Queen’s and the city talk trash as 12,000 students prepare to move out
Kingston, ON – Queen’s University and the City of Kingston are engaging both students and landlords in a campaign to keep the student neighborhood free of debris when students move out at the end of the month.
“We’re reminding students before they move of their obligations to be good neighbours and responsible citizens by using the resources available to dispose of unwanted items,” says Joan Jones, coordinator of Town-Gown Relations at Queen’s.
To raise student awareness, Queen’s has distributed a specially designed flyer on the doorknobs of 900 houses in the student area. It includes a checklist for disposing of items and a contact list of local charities, including the Ontario March of Dimes, Salvation Army, Enviroworks, The Canadian Diabetes Association and the Partners in Mission Food Bank. Charities will pick up large items in advance.
The Salvation Army will also be parking a truck in Victoria Park on April 30 and May 1 to collect “gently-used” articles.
“Donations of clothing and large articles from Queen’s during student move-out are a tremendous asset to us,” says Thrift Store Manager Sharon Peterson. “Last year we broke record sales from large articles collected on the Saturday, and sales were boosted throughout the year from clothing that took a while to sort. We look forward to participating both days this year.”
In addition, Queen’s Community Outreach Coordinator Marija Linjacki visited students in their near-campus homes recently, chatting and distributing plastic bags for the Salvation Army clothing drive along with exam tools such as free beverages on and off campus and free movie rentals that promote taking a break.
“Students are studying and writing exams sometimes up to just before their move,” says Ms Linjacki. “Trash left behind often consists of gently-used clothing that can be recycled, so the plastic re-cycling bags for clothing donations to the Salvation Army may encourage students to take a break, plan ahead and not leave all the details of moving to the last moment.”

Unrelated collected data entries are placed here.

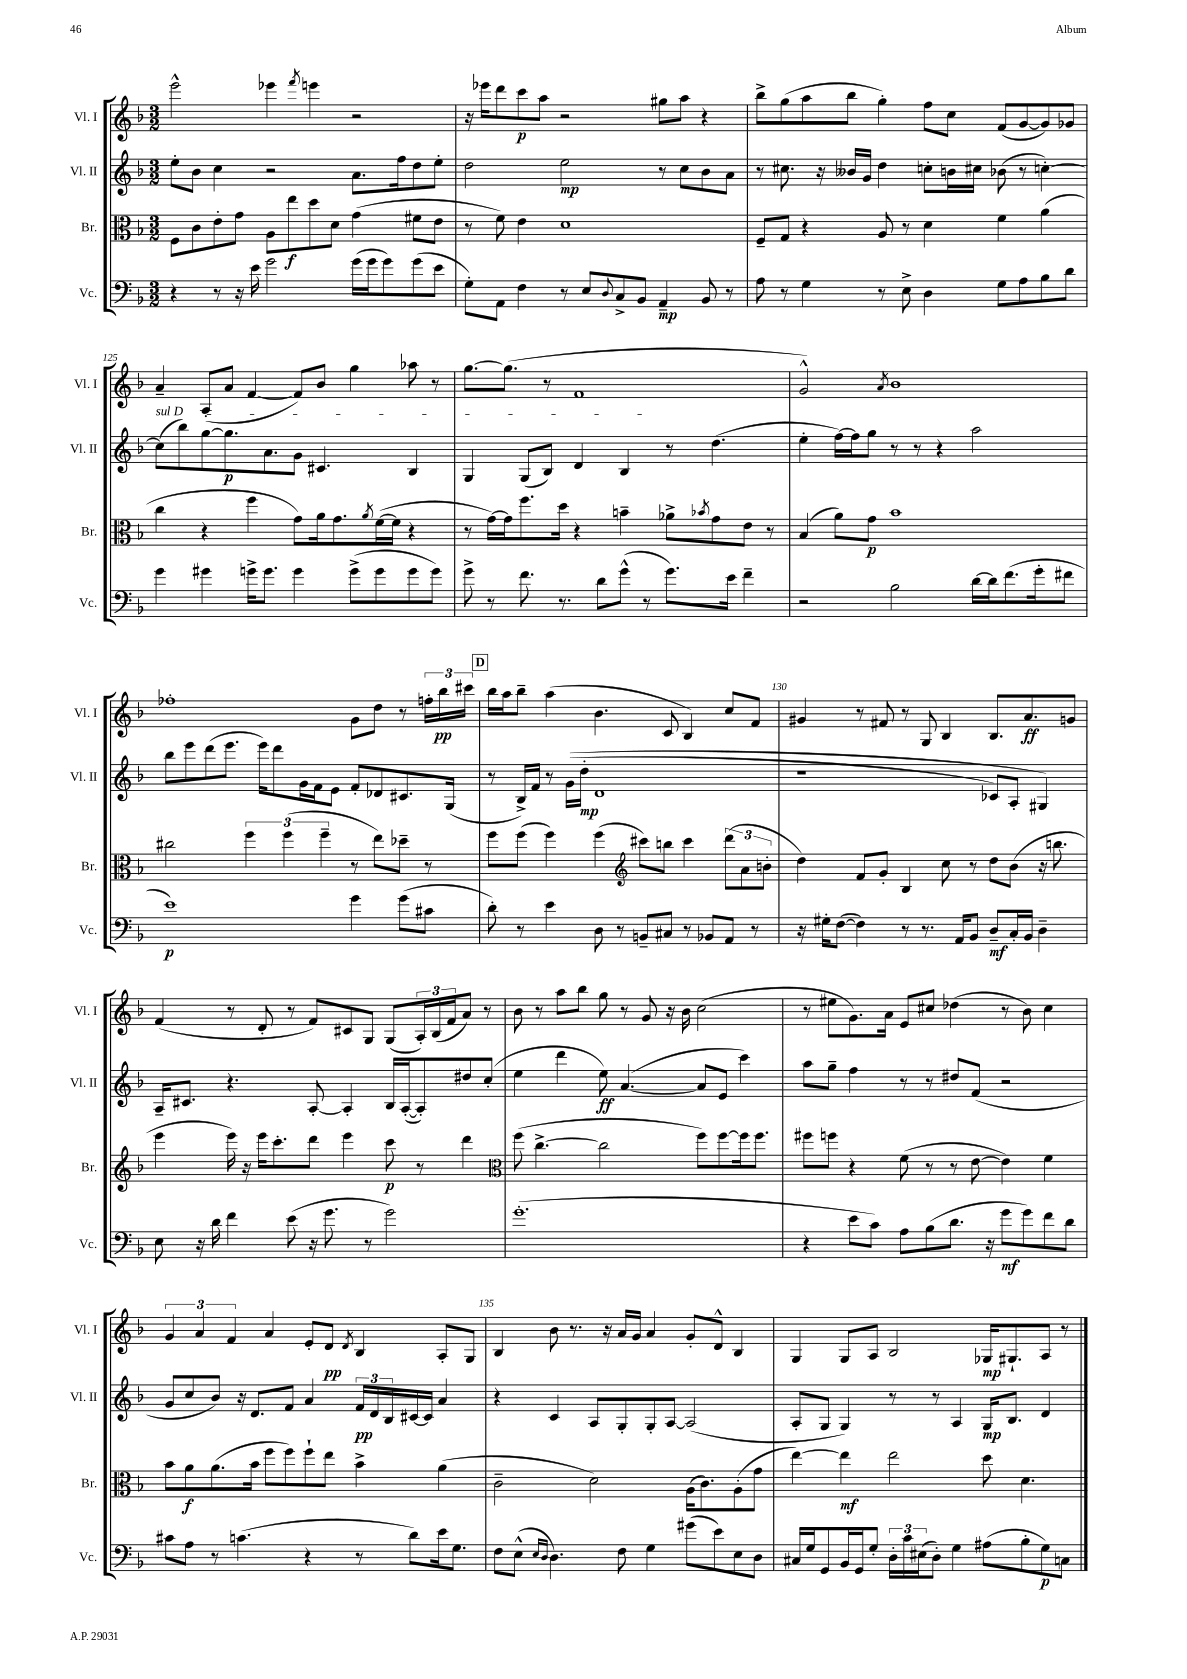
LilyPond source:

<<
\new StaffGroup <<
\new Staff = "s0" \with { instrumentName = "Vl. I" shortInstrumentName = "Vl. I" } {
    \clef treble \key f \major \numericTimeSignature \time 3/2
    e'''2-^ ees'''4 \acciaccatura { f'''8 } e'''4 r2 |
    r16 ees'''16 d'''8 c'''8\p a''8 r2 gis''8 a''8 r4 |
    bes''8-> g''8( a''8 bes''8 g''4-.) f''8 c''8 f'8( g'8~ g'8) ges'8 |
    a'4-- a8-.( a'8 f'4~ f'8) bes'8 g''4 aes''8 r8 |
    g''8.~ g''8.( r8 f'1 |
    g'2-^) \acciaccatura { a'8 } bes'1 |
    fes''1-. g'8 d''8 r8 \tuplet 3/2 { f''16-. bes''16\pp cis'''16 } |
    \mark \markup { \box "D" } bes''16 a''16 bes''8-- a''4( bes'4. c'8 bes4) c''8 f'8 |
    gis'4 r8 fis'8 r8 g8 bes4 bes8. a'8.\ff g'8 |
    f'4( r8 d'8-. r8 f'8) cis'8 g8 g8( \tuplet 3/2 { a16-.) bes16( f'16 } a'8) r8 |
    bes'8 r8 a''8 bes''8 g''8 r8 g'8 r16 bes'16 c''2( |
    r8 eis''8 g'8.) a'16 e'8 cis''8 des''4( r8 bes'8) cis''4 |
    \tuplet 3/2 { g'4 a'4 f'4 } a'4 e'8-. d'8\pp \acciaccatura { d'8 } bes4 a8-. g8 |
    bes4 bes'8 r8. r16 a'16 g'16 a'4 g'8-. d'8-^ bes4 |
    g4 g8 a8 bes2 ges16\mp gis8.-! a8 r8 \bar "|." |
}
\new Staff = "s1" \with { instrumentName = "Vl. II" shortInstrumentName = "Vl. II" } {
    \clef treble \key f \major \numericTimeSignature \time 3/2
    e''8-. bes'8 c''4 r2 a'8. f''16 d''8 e''8-. |
    d''2 e''2\mp r8 c''8 bes'8 a'8 |
    r8 cis''8. r16 beses'16 g'16 d''4 c''8-. b'16 cis''16 bes'8( r8 c''4~-.) |
    \once \override TextSpanner.bound-details.left.text = \markup { \italic "sul D" } c''8\startTextSpan( bes''8) g''8~ g''8.\p a'8. g'8 cis'4. bes4 |
    g4 g8( bes8) d'4 bes4\stopTextSpan r8 d''4.( |
    e''4-. f''16~) f''16 g''8 r8 r8 r4 a''2 |
    bes''8 e'''8 d'''8( e'''8. e'''16) d'''8 g'16 f'16 e'8 f'8-. des'8 cis'8. g16( |
    \mark \markup { \box "D" } r8 bes16->) f'16 r8 g'16(\( d''16-.\mp d'1 |
    r1 ces'8) a8-. gis4\) |
    a16-- cis'8. r4. a8~-. a4-. bes16 a16~-.( a8-.) dis''8 c''8-.( |
    e''4 d'''4 e''8\ff) a'4.~( a'8 e'8 c'''4) |
    a''8 g''8-- f''4 r8 r8 dis''8 f'8( r2 |
    g'8 c''8 bes'8) r16 d'8. f'8 a'4 \tuplet 3/2 { f'16\pp d'16 bes16 } cis'16~ cis'16 a'4 |
    r4 c'4 a8 g8-. g8-. a8~ a2( |
    a8-. g8 g4) r8 r8 a4 g16\mp bes8. d'4 \bar "|." |
}
\new Staff = "s2" \with { instrumentName = "Br." shortInstrumentName = "Br." } {
    \clef alto \key f \major \numericTimeSignature \time 3/2
    f8 c'8 e'8-. g'8 a8 e''8\f d''8 d'8 g'4( fis'8 e'8 |
    r8 f'8) e'4 d'1 |
    f8-- g8 r4 a8 r8 d'4 f'4 a'4( |
    c''4 r4 f''4 g'8) a'16 g'8. \acciaccatura { a'8 } f'16~( f'16 r4 |
    r8 g'16~) g'16 f''8. d''16 r4 b'4-- aes'8-> \acciaccatura { bes'8 } g'8 e'8 r8 |
    bes4( a'8) g'8\p bes'1 |
    cis''2 \tuplet 3/2 { f''4 f''4( f''4-- } r8 e''8) des''8-- r8 |
    \mark \markup { \box "D" } f''8 f''8( f''4) f''4( \clef treble cis'''8) b''8 cis'''4 \tuplet 3/2 { d'''8( a'8 b'8-. } |
    d''4) f'8 g'8-. bes4 c''8 r8 d''8 bes'8( r16 b''8. |
    e'''4 e'''16) r16 e'''16 c'''8.-. d'''8 e'''4 c'''8\p r8 d'''4 |
    \clef alto f''8( c''4.~-> c''2 f''8) f''8~ f''16 f''8. |
    fis''8 f''8 r4 f'8( r8 r8 e'8~ e'4) f'4 |
    bes'8 a'8\f a'8.( bes'16 f''8 f''8) f''8-! e''8 bes'4-> a'4( |
    c'2-- d'2) a16( c'8.) a8-.( g'8 |
    e''4~) e''4\mf e''2 d''8 d'4. \bar "|." |
}
\new Staff = "s3" \with { instrumentName = "Vc." shortInstrumentName = "Vc." } {
    \clef bass \key f \major \numericTimeSignature \time 3/2
    r4 r8 r16 e'16 g'2 g'16( g'16 g'8) g'8( e'8 |
    g8-.) a,8 f4 r8 e8 \appoggiatura { d8 } c8-> bes,8 a,4--\mp bes,8 r8 |
    a8 r8 g4 r8 e8-> d4 g8 a8 bes8 d'8 |
    g'4 gis'4 g'16-> g'8. g'4 g'8->( g'8 g'8 g'8) |
    g'8-> r8 f'8. r8. d'8 g'8-^( r8 g'8.) e'16 f'4-- |
    r2 bes2 d'16~ d'16 f'8.( g'16-. fis'8 |
    e'1\p) g'4 g'8( cis'8 |
    \mark \markup { \box "D" } d'8-.) r8 e'4 d8 r8 b,8-- cis8 r8 bes,8 a,8 r8 |
    r16 gis16-. f8~( f4) r8 r8. a,16 bes,8 d8--\mf c16-. bes,16 d4-- |
    e8 r16 d'16 f'4 e'8( r16 g'8. r8 g'2) |
    g'1.-.( |
    r4 e'8 c'8) a8 bes8( d'8. r16 g'8\mf g'8) f'8 d'8 |
    cis'8 a8 r8 c'4.( r4 r8 d'8) e'16 g8. |
    f8 e8-^( \grace { e16 d16 } d4.) f8 g4 gis'8( e'8) e8 d8 |
    cis16 g16 g,8 bes,16 g,16 g8-. \tuplet 3/2 { d16-. c'16 eis16( } d8-.) g4 ais8( bes8-. g8\p) c8 \bar "|." |
}
>>
>>
\layout { \context { \Score currentBarNumber = #122 \override BarNumber.break-visibility = ##(#f #t #t) barNumberVisibility = #(every-nth-bar-number-visible 5) } }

A letter, distributed to 1,500 property owners in the student neighborhood, reminds landlords of the bylaws in place to keep the city safe and clean of debris. The letter also provides homeowners living in the neighbourhood with a phone number to report violations of these bylaws.
“We’re reminding landlords of their responsibilities to keep the neighbourhood clean,” says Steve Murphy, manager of building and property standards for the City of Kingston. “Last year few enforcement measures were required as staff were generally able to work with landlords to meet the 48-hour clean-up period.”
To help ease the transition for the yearly spring exodus of students, the university and the city are trying to raise awareness about garbage, recycling, landfills and property standards, as well as about opening and closing Utilities Kingston accounts. The city of Kingston is running local ads and its website features a special student section at www.cityofkingston.ca/schoolsout. Also, bylaw enforcement officers will be out in full force over the moving days to issue orders and charges under the property standards bylaw.
Queen’s is picking up the $1,500 tab to keep the waste transfer station open extended hours. The transfer station at 62 St. Remy Place (off Dalton Avenue) will be open Sunday April 29 from noon until 4 p.m., Monday April 30 and Tuesday May 1 from 8 a.m. to 8 p.m. Regular tipping fees apply, with a minimum of $12.50 per load.